Food and beverages provide the body with energy in the form of calories. The body uses those calories to fuel body functions and physical activity. People can control how many calories they consume in what they eat and drink, as well as how many calories they burn for physical activity. Because calories are used to measure energy, caloric balance is also called energy balance.

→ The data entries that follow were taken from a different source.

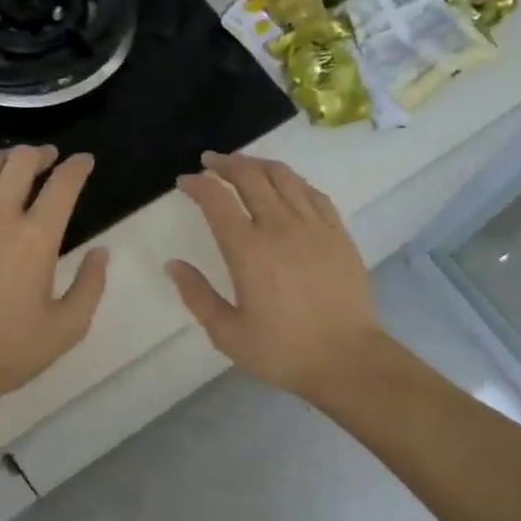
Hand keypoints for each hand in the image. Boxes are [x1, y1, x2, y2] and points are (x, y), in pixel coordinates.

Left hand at [0, 146, 108, 401]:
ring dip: (3, 160)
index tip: (84, 161)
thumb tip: (100, 253)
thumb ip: (91, 285)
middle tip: (47, 158)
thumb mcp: (67, 328)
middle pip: (20, 161)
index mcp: (36, 237)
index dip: (77, 166)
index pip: (63, 183)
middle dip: (39, 153)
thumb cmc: (7, 351)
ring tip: (10, 167)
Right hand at [166, 152, 383, 400]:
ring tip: (244, 165)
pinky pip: (313, 193)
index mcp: (248, 250)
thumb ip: (197, 295)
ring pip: (284, 177)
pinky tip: (286, 185)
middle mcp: (280, 227)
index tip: (185, 181)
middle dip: (225, 164)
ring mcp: (314, 226)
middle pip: (250, 176)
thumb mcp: (227, 334)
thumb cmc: (283, 351)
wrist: (348, 359)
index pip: (217, 200)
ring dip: (258, 164)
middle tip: (210, 162)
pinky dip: (293, 181)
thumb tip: (172, 265)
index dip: (197, 184)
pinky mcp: (338, 233)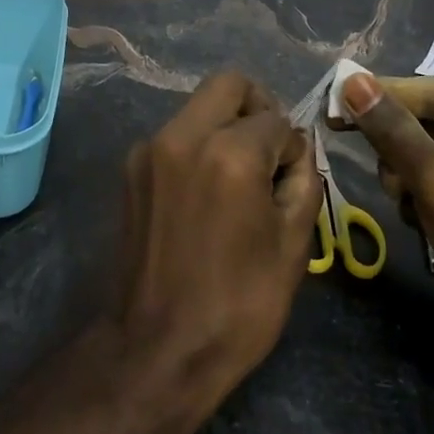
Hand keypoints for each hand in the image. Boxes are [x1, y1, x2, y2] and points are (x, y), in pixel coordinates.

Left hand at [112, 71, 323, 426]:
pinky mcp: (131, 169)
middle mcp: (183, 136)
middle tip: (269, 150)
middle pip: (228, 85)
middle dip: (257, 107)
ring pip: (198, 107)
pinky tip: (205, 193)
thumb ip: (303, 181)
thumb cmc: (238, 305)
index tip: (292, 178)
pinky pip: (175, 136)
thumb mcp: (292, 246)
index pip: (275, 118)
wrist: (157, 348)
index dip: (292, 147)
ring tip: (237, 178)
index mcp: (229, 153)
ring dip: (224, 126)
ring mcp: (150, 150)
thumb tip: (297, 151)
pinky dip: (197, 146)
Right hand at [337, 74, 433, 414]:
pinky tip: (417, 219)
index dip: (387, 93)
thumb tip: (352, 80)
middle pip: (430, 121)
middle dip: (397, 142)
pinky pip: (432, 181)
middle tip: (350, 141)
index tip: (337, 94)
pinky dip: (416, 195)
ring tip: (403, 197)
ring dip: (404, 173)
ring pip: (424, 153)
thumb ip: (393, 129)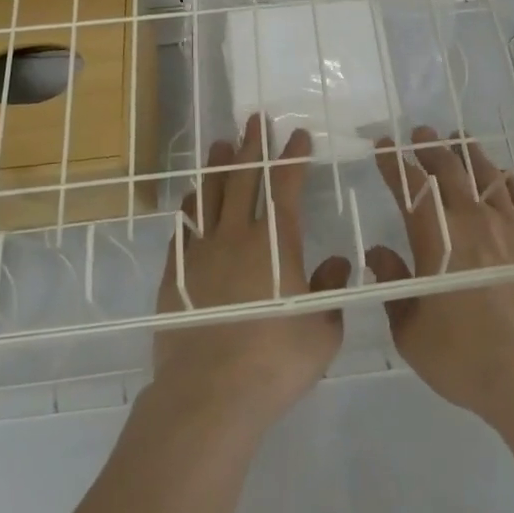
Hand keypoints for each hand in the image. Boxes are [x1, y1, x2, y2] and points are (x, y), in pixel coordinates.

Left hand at [152, 114, 350, 434]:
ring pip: (210, 195)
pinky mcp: (175, 273)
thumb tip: (338, 261)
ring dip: (218, 167)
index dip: (293, 158)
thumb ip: (331, 289)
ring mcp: (202, 251)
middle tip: (255, 119)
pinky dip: (190, 207)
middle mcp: (237, 234)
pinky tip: (192, 199)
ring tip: (221, 145)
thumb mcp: (323, 330)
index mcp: (276, 242)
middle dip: (253, 145)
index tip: (298, 135)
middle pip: (245, 177)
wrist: (209, 393)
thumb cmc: (275, 361)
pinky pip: (183, 228)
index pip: (287, 186)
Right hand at [369, 126, 513, 426]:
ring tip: (460, 140)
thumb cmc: (465, 358)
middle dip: (430, 147)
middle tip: (421, 133)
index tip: (384, 146)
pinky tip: (505, 180)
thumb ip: (393, 285)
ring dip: (469, 153)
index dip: (394, 163)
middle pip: (448, 169)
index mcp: (436, 237)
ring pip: (487, 174)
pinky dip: (508, 182)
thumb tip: (378, 253)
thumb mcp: (411, 332)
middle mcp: (473, 219)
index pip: (409, 187)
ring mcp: (512, 226)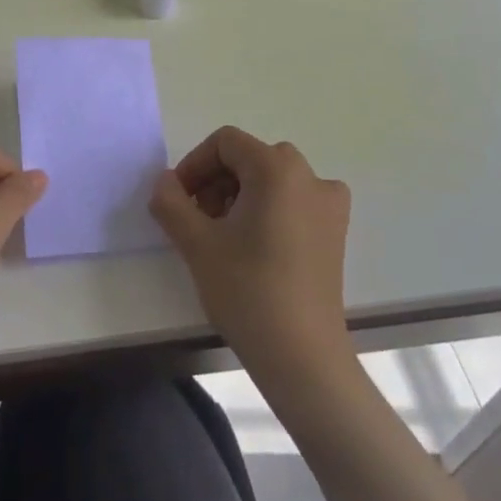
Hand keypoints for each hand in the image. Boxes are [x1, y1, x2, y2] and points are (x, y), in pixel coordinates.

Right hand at [150, 126, 353, 378]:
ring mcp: (328, 204)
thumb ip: (171, 202)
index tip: (178, 200)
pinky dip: (269, 209)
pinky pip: (295, 200)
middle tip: (198, 219)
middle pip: (249, 157)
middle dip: (216, 181)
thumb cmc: (247, 291)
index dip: (195, 165)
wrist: (303, 357)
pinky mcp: (335, 232)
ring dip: (240, 194)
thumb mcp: (196, 243)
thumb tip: (165, 182)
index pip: (225, 143)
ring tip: (222, 236)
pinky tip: (256, 246)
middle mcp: (309, 176)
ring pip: (272, 179)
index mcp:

The body uses calories in three ways:
- Metabolism. The body uses calories to provide energy for growth, development, and maintenance of body tissues. Calories also fuel organ functions, such as heartbeat, breathing, growth, tissue repair, blood production, brain activity, and heat production. Some 60 percent to 75 percent of the calories converted by the body every day are used for metabolism, and we cannot influence the number of calories spent on these basic functions—with two exceptions. First, metabolic rate is influenced by the amount of one's muscle tissue. Muscle burns more calories, even at rest, than fat tissue does; as a result, the more muscle one has, the more calories one spends on metabolism. Thus, a muscular person has a slightly higher, or faster, metabolism than does a person with a higher percentage of body fat. Second, metabolism increases for an hour or two after a period of physical activity; therefore, frequent activity helps boost one's metabolic rate.
- Food digestion. About 10 percent of daily calorie usage fuels the process of breaking down food, digesting it, absorbing it, and transporting the nutrients to where they are needed in the body. The number of calories spent on digestion cannot be changed.
- Physical activity. Whether it's walking to school, playing at recess, or doing chores around the house or yard, physical activity uses 15 percent to 30 percent of calories consumed. People can alter how many calories they use in physical activity—the more activity, and the longer and more intense it is, the more calories are burned.
Anytime a person eats more calories than are used in a day, the body stores the extra calories as fat. It doesn't matter which foods have contributed the extra calories. However, fat in food contains more than twice as many calories per gram as do carbohydrate and protein. Thus, when fat is added to food, the food becomes much higher in calories, or more calorie dense. Fatty foods often taste good, which makes it easy to eat too much of them, in which case people end up eating more calories than are necessary to meet the body's needs. The point to emphasize with students is that regardless of which foods one eats, if one consumes more calories than one burns, then the body stores the extra calories as fat.